- [Work required]
Every line in the records below between the one holding "right shoulder: (1245, 511)" and the one holding "nose: (81, 431)", inclusive, is to be set down exactly; all other lines are to be left out.

- [Records]
══════

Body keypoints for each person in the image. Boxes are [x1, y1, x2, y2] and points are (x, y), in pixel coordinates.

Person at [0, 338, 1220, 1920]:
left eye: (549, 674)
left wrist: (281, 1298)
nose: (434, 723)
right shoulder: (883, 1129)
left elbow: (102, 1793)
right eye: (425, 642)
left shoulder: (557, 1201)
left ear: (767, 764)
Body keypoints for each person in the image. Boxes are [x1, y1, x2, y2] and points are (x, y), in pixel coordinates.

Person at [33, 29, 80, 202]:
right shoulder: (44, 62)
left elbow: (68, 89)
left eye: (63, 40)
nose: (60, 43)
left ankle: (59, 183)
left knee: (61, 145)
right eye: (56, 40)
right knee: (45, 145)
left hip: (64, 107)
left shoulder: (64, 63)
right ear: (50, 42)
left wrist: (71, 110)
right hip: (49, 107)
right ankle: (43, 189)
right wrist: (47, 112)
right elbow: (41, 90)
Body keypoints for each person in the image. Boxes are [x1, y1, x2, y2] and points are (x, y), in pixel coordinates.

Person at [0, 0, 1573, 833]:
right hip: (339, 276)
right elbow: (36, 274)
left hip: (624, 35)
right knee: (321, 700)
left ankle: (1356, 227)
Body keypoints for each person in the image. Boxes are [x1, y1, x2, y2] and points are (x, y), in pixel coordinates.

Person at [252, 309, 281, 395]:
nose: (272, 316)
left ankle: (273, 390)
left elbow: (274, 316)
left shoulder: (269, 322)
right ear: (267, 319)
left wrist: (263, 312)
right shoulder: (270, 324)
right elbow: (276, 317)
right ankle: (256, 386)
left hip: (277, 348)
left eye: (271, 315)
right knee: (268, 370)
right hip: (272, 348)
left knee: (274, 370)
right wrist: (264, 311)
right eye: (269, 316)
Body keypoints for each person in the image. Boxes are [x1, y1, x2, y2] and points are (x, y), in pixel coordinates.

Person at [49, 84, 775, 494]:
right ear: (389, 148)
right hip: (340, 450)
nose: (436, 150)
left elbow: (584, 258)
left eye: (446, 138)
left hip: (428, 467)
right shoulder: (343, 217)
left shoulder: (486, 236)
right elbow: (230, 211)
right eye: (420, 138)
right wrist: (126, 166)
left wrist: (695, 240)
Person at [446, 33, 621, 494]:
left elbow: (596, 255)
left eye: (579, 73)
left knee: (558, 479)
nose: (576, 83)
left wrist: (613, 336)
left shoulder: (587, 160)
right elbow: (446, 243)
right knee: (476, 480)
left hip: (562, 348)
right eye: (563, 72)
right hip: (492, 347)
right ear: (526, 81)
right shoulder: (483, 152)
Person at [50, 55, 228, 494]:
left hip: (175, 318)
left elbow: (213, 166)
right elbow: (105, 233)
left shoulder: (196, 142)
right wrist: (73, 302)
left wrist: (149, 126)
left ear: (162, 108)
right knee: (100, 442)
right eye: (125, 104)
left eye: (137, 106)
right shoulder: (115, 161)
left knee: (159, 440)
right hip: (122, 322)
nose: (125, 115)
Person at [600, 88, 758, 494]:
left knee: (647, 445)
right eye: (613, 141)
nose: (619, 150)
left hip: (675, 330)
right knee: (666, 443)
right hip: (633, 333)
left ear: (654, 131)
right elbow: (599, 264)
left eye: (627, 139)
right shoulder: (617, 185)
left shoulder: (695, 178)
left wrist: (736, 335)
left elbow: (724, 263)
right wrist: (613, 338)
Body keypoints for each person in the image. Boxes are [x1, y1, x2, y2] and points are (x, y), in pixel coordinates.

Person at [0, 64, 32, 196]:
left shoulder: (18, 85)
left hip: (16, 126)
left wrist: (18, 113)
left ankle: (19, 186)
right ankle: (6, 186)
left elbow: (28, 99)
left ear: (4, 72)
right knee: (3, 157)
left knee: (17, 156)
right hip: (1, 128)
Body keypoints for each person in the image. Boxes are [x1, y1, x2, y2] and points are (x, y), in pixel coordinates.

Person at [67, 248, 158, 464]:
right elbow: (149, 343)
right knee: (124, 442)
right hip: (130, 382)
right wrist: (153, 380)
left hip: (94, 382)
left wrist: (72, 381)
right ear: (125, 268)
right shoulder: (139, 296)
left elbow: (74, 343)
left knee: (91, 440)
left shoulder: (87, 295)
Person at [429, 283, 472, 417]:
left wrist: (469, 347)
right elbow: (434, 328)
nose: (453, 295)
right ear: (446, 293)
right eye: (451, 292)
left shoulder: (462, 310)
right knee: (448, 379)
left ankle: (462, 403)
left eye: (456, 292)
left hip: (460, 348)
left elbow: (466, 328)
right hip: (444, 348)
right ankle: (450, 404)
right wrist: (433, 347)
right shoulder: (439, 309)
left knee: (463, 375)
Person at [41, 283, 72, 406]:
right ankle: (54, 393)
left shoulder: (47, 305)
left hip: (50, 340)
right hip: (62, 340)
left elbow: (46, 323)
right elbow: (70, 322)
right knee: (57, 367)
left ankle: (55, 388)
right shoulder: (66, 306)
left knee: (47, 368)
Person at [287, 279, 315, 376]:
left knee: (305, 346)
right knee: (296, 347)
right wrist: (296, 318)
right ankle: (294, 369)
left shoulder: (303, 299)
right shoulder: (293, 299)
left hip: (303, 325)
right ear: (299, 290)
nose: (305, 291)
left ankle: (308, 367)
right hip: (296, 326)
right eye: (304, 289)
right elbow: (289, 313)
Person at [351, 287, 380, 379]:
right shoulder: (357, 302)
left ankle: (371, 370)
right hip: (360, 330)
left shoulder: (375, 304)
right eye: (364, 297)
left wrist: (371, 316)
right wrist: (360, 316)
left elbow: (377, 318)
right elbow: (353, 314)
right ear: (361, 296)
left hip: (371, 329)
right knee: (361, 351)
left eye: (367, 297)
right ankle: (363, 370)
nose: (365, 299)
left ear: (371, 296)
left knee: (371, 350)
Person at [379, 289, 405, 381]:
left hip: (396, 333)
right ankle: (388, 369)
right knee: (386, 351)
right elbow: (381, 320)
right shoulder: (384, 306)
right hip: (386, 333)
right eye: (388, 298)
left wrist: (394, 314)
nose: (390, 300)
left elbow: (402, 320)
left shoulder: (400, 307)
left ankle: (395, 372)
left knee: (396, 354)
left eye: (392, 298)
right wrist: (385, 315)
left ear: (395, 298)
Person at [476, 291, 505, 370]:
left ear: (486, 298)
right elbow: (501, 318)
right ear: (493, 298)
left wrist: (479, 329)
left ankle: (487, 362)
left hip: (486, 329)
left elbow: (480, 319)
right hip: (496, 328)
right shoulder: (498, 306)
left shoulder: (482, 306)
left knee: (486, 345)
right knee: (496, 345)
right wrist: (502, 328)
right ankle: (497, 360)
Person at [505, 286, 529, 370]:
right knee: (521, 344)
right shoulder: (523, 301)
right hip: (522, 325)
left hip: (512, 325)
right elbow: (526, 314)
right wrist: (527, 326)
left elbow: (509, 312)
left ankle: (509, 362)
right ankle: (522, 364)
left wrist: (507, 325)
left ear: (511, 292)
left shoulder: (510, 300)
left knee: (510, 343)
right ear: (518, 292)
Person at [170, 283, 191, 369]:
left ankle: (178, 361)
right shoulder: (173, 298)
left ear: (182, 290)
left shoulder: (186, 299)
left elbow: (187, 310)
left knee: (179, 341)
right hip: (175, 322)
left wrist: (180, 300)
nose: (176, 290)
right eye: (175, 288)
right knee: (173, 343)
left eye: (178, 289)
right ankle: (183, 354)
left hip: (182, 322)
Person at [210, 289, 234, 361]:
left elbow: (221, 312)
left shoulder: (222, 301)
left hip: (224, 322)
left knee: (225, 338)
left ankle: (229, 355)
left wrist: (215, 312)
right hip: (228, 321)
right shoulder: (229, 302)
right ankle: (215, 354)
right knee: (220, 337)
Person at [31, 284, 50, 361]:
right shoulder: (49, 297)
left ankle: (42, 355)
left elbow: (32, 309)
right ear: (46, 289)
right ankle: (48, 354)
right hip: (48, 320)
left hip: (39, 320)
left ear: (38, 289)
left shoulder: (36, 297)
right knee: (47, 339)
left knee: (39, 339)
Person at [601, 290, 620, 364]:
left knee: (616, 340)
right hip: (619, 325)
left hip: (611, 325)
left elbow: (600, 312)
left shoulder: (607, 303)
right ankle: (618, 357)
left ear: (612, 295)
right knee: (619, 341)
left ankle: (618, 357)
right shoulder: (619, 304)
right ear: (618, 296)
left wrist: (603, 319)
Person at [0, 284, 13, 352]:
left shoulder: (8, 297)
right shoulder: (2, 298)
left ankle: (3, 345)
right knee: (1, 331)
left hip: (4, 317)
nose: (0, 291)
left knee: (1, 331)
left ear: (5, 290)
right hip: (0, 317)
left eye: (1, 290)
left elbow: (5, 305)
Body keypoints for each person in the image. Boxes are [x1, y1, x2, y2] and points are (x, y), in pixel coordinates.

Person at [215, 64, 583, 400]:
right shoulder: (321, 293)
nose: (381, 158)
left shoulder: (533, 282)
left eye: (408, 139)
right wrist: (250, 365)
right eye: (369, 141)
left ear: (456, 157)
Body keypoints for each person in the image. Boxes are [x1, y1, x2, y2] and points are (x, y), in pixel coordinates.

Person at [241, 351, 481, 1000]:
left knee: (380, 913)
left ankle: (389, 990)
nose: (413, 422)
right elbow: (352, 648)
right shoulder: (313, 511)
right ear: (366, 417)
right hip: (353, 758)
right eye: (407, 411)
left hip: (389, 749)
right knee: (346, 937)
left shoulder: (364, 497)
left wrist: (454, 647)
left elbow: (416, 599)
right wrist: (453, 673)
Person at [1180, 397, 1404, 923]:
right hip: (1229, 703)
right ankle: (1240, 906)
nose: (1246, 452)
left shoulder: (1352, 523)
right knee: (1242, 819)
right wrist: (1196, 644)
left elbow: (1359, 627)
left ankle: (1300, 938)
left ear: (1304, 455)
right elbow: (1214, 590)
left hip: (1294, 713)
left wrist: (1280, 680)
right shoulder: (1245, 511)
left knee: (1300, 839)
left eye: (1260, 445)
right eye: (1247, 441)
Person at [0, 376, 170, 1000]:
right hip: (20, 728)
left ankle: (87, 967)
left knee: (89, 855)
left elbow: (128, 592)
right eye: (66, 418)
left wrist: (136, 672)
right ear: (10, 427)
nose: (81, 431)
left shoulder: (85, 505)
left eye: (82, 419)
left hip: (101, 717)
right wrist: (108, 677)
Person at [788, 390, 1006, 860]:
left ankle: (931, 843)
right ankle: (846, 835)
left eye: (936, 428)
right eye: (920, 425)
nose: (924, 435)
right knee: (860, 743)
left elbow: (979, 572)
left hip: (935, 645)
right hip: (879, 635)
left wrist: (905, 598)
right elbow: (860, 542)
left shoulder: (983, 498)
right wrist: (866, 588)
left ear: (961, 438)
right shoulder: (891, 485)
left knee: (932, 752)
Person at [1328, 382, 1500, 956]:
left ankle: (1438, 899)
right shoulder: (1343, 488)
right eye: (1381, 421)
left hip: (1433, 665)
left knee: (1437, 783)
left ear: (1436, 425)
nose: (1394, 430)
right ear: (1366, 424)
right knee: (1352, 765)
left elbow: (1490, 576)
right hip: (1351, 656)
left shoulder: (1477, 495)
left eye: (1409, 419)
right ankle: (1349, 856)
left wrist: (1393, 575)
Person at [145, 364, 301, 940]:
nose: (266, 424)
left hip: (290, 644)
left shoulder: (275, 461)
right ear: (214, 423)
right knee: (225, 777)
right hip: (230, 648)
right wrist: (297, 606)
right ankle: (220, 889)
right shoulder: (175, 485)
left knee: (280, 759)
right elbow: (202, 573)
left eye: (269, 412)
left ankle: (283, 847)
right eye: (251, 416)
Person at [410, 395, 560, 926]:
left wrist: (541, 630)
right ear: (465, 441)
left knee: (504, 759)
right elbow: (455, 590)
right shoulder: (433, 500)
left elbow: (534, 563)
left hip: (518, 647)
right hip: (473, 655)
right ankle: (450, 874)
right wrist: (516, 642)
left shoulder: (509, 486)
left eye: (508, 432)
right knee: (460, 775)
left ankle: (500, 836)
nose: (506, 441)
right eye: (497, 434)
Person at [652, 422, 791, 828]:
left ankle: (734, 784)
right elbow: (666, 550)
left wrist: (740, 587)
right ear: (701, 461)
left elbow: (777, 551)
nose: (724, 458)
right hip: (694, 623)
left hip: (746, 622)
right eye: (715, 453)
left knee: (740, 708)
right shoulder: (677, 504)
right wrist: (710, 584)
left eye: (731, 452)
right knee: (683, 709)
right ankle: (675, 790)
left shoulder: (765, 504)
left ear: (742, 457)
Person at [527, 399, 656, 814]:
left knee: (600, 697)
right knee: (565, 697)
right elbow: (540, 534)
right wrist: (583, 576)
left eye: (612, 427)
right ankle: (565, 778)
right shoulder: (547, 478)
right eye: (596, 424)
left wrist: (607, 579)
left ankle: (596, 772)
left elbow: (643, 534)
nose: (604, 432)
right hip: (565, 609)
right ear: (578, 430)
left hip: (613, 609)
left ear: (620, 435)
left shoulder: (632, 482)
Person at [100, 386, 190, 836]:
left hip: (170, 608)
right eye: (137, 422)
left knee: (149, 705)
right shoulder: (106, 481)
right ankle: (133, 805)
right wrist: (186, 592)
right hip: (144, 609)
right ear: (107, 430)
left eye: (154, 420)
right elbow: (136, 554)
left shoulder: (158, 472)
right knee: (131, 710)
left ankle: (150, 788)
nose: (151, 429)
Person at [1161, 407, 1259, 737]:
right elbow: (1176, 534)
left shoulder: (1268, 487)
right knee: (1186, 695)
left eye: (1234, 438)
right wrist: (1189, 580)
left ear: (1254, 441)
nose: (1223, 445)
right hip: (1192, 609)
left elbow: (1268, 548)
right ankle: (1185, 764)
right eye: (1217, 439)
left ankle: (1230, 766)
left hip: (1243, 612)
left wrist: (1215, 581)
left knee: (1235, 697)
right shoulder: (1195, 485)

══════

- [Answer section]
right shoulder: (1245, 511)
left knee: (1300, 839)
left eye: (1260, 445)
right eye: (1247, 441)
Person at [0, 376, 170, 1000]:
right hip: (20, 728)
left ankle: (87, 967)
left knee: (89, 855)
left elbow: (128, 592)
right eye: (66, 418)
left wrist: (136, 672)
right ear: (10, 427)
nose: (81, 431)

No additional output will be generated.